同県の取組を調査し、本県の少子化対策の推進のための施策の参考とする。

【調査内容】

沖縄県における少子化対策は、①合計特殊出生率が全国一高い、②島しょ県である、という2つの特徴を踏まえる必要がある。合計特殊出生率が高い理由は、よく分かってはいないが、10歳代の婚姻率が高い(沖縄県6.6%、全国3.4%)ことや、10歳代の出産の割合も高い(沖縄県2.6%、全国1.3%)ことが関係していると考えられる。子供を3人以上出産する人の割合が高い(第3子:沖縄県19.2%、全国13.3%、第4子:沖縄県11.0%、全国3.6%)ことも関係している。しかし、女性の平均初婚年齢は、29歳と全国で15番目に若いということで、それほど若くして結婚しているわけではない。島しょ部(多良間村)で行われた学術調査では、多産の要因として、①夫若しくは近所の人の協力があり職・住が近接している、②食材を近所などからもらえるなどの生活費の安さ、③安心・安全な環境、④住民の価値観(子供を多く持つことが幸せである)を指摘しており、地域に共助の精神が残っていることが伺える。
また、沖縄本島以外の39の有人離島に県人口の9%が住んでいる。少子化対策にとって、この離島人口の維持、増加も大きな課題である。地域ごとに抱えている課題が異なるため、少子化対策は難しい。離島によっては高校さえないところもある。

[データ抜粋]
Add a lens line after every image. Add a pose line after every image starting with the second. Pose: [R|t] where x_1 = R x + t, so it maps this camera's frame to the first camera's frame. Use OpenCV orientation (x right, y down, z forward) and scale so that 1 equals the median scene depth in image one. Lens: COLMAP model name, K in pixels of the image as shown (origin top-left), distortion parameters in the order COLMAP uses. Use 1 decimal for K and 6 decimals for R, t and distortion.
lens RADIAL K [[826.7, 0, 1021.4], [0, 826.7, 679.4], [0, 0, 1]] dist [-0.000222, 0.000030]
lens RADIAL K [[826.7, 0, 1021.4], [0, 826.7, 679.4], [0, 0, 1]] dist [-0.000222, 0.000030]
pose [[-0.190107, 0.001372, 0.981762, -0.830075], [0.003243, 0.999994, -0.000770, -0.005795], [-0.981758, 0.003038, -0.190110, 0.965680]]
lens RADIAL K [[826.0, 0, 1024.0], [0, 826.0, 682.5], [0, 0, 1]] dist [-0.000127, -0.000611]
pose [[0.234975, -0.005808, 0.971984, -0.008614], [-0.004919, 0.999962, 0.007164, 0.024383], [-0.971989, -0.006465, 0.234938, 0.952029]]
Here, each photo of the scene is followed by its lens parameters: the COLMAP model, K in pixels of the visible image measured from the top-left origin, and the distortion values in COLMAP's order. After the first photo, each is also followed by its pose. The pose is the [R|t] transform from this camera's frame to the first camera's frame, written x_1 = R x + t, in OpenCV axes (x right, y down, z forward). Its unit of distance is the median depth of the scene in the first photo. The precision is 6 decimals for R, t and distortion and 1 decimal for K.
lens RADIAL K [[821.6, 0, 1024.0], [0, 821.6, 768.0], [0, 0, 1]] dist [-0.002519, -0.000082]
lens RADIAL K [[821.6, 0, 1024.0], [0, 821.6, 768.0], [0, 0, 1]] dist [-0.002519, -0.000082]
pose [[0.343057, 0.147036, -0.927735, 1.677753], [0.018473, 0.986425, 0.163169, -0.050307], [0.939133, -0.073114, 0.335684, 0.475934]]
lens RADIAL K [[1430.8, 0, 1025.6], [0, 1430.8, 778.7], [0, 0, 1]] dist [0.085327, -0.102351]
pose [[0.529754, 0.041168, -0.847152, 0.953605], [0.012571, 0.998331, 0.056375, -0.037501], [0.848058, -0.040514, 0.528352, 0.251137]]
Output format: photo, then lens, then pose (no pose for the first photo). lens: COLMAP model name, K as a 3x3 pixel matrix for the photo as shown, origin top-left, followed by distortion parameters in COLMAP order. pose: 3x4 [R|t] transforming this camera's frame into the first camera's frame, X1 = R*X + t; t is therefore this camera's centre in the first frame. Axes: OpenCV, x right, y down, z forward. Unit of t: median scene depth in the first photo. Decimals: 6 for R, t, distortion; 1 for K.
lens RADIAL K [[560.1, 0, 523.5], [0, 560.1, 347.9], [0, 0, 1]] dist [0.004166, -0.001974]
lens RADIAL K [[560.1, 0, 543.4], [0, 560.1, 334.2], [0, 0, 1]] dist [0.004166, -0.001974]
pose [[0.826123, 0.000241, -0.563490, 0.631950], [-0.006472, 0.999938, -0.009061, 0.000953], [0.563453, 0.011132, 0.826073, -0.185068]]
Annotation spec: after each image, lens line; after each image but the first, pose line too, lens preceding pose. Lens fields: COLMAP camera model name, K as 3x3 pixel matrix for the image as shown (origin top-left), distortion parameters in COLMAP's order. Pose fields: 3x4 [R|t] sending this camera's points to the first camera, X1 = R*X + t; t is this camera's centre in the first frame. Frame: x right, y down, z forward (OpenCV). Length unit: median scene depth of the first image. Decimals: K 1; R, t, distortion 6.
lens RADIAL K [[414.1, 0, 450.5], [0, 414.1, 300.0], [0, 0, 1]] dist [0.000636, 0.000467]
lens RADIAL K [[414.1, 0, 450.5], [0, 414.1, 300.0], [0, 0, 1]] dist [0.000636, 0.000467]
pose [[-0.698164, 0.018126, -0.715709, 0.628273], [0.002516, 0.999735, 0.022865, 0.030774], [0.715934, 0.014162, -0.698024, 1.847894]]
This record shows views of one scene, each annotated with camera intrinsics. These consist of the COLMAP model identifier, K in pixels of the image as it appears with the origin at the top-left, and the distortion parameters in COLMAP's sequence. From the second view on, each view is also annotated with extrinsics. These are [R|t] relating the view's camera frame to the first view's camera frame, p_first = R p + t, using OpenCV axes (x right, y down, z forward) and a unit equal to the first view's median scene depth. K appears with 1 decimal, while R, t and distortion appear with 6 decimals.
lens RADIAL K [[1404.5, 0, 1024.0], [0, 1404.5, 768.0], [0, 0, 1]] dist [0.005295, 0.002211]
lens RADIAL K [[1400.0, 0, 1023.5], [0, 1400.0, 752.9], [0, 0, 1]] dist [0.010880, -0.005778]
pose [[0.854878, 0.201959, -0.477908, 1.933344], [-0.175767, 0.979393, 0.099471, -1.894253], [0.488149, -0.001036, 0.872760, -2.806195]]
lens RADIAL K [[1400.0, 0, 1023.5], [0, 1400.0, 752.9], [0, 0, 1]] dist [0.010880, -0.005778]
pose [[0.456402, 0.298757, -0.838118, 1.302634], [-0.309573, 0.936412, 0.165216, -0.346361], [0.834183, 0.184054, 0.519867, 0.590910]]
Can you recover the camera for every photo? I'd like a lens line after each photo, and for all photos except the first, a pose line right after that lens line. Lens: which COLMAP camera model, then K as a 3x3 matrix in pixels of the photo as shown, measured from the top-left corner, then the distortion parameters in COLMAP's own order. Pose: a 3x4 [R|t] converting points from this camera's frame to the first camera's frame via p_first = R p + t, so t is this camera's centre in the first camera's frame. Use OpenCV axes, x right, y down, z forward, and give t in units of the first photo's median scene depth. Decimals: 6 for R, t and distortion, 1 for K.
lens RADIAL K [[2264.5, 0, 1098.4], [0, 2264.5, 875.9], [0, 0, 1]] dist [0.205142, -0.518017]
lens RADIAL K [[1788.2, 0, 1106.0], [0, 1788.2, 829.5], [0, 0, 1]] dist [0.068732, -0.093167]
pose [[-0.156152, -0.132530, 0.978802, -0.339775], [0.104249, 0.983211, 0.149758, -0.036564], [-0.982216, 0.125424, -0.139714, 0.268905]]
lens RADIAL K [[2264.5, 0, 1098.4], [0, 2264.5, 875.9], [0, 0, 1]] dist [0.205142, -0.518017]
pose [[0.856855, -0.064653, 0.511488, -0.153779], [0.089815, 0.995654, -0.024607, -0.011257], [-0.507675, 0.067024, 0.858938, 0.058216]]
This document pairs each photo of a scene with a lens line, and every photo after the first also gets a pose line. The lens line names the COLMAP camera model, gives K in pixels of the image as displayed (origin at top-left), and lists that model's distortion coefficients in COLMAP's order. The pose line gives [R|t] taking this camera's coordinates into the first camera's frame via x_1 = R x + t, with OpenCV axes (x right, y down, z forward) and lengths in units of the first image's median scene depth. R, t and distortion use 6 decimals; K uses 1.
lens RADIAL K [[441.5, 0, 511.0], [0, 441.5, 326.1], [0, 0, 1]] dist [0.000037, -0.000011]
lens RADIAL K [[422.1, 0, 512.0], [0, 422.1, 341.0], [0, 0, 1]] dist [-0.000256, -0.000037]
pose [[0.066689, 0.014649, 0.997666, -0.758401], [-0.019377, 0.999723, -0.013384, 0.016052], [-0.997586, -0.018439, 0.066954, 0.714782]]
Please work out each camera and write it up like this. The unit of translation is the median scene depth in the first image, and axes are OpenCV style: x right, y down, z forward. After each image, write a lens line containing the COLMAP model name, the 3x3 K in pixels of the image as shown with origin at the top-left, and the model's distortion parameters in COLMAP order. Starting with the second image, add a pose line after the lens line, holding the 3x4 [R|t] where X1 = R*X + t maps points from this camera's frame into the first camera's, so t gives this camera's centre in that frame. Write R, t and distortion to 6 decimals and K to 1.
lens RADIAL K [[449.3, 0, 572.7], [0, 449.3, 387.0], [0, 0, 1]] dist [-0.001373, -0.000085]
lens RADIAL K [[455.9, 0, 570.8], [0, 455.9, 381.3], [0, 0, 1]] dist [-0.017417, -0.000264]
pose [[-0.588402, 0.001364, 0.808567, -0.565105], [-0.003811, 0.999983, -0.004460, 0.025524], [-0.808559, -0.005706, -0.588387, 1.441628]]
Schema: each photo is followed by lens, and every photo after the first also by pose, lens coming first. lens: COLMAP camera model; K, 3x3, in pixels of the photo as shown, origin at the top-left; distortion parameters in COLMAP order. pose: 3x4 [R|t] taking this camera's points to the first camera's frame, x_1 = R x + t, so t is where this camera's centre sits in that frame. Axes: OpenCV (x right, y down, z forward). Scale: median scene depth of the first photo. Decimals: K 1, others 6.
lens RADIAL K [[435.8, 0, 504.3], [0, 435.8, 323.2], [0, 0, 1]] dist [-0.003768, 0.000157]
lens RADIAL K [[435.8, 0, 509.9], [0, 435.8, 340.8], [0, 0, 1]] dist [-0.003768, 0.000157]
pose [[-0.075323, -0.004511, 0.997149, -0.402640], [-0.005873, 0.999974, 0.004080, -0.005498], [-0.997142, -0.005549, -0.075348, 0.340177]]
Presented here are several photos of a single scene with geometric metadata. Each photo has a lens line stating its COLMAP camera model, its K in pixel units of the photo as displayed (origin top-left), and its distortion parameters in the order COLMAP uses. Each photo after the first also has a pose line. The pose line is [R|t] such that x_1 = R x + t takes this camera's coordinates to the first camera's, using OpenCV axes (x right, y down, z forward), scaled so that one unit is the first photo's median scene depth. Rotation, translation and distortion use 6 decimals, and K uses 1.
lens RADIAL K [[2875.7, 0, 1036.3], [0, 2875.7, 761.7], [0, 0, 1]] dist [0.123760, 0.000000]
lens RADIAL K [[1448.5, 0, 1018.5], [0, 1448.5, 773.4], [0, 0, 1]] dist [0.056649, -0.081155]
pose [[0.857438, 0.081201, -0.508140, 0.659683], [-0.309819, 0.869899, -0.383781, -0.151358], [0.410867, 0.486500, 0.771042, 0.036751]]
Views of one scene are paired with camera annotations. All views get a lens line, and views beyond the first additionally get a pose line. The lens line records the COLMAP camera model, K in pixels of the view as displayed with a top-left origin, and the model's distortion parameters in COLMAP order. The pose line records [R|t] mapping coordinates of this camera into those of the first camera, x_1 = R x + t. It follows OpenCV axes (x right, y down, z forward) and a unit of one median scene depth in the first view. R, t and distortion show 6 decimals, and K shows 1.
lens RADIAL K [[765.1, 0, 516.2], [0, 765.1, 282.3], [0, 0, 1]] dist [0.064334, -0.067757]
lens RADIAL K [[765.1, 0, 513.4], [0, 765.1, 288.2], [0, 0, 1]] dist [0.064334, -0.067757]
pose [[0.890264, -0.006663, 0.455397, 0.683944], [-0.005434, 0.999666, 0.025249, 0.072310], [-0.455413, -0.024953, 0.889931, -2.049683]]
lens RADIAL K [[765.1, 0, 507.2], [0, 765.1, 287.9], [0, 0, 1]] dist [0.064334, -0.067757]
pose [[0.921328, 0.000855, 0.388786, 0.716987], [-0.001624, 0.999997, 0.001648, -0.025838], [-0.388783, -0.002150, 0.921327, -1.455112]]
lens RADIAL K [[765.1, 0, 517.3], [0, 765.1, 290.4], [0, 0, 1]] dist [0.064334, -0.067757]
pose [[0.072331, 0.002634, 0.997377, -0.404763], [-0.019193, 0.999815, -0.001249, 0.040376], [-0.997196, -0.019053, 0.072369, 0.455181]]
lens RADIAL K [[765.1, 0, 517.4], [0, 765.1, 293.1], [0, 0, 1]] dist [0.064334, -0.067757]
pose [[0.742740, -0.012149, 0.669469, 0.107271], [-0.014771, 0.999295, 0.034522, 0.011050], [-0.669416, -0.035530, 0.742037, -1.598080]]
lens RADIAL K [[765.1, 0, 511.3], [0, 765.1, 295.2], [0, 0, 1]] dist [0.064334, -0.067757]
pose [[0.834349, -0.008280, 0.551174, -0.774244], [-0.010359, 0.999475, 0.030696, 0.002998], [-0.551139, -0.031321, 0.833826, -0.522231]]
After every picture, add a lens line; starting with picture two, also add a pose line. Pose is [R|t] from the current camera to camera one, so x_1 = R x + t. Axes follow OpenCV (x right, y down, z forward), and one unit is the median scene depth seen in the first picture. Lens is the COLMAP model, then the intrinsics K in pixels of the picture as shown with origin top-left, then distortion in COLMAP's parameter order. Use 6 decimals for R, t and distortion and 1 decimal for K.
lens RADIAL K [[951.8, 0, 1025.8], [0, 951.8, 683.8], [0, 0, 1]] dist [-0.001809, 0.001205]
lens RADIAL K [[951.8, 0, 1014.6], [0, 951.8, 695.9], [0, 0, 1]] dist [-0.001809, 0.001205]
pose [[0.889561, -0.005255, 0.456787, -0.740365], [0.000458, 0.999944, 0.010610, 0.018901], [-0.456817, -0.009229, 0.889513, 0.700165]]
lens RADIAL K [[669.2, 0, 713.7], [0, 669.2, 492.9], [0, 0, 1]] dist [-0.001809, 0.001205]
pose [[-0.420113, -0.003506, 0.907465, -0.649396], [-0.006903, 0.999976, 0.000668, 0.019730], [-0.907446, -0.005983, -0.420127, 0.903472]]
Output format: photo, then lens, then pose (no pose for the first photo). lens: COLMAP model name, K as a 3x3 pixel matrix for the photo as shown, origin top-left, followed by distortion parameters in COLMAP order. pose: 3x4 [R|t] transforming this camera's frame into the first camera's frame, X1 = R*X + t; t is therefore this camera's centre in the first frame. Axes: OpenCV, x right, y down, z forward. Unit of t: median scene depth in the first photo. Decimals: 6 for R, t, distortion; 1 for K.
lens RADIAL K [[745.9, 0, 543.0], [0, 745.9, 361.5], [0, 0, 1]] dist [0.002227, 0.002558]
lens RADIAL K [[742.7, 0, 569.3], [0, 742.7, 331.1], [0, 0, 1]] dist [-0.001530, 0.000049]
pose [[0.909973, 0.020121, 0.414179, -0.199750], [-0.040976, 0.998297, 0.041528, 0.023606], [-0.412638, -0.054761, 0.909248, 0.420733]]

練習問題:
• 1. 本文のうち、「同県の取組を調査し、本県の少子化対策の推進のための施策の参考とする。」という語句を含む部分から始まり「は高校さえないところもある。」で終わる箇所を、一字一句違えずに書き写しなさい。
• 2. 本文によると、沖縄本島以外の39の有人離島には、県人口の何パーセントが住んでいるか。
資料はここでは使用しない。

解答:
• 1.
同県の取組を調査し、本県の少子化対策の推進のための施策の参考とする。

【調査内容】

沖縄県における少子化対策は、①合計特殊出生率が全国一高い、②島しょ県である、という2つの特徴を踏まえる必要がある。合計特殊出生率が高い理由は、よく分かってはいないが、10歳代の婚姻率が高い(沖縄県6.6%、全国3.4%)ことや、10歳代の出産の割合も高い(沖縄県2.6%、全国1.3%)ことが関係していると考えられる。子供を3人以上出産する人の割合が高い(第3子:沖縄県19.2%、全国13.3%、第4子:沖縄県11.0%、全国3.6%)ことも関係している。しかし、女性の平均初婚年齢は、29歳と全国で15番目に若いということで、それほど若くして結婚しているわけではない。島しょ部(多良間村)で行われた学術調査では、多産の要因として、①夫若しくは近所の人の協力があり職・住が近接している、②食材を近所などからもらえるなどの生活費の安さ、③安心・安全な環境、④住民の価値観(子供を多く持つことが幸せである)を指摘しており、地域に共助の精神が残っていることが伺える。
また、沖縄本島以外の39の有人離島に県人口の9%が住んでいる。少子化対策にとって、この離島人口の維持、増加も大きな課題である。地域ごとに抱えている課題が異なるため、少子化対策は難しい。離島によっては高校さえないところもある。

• 2. 9%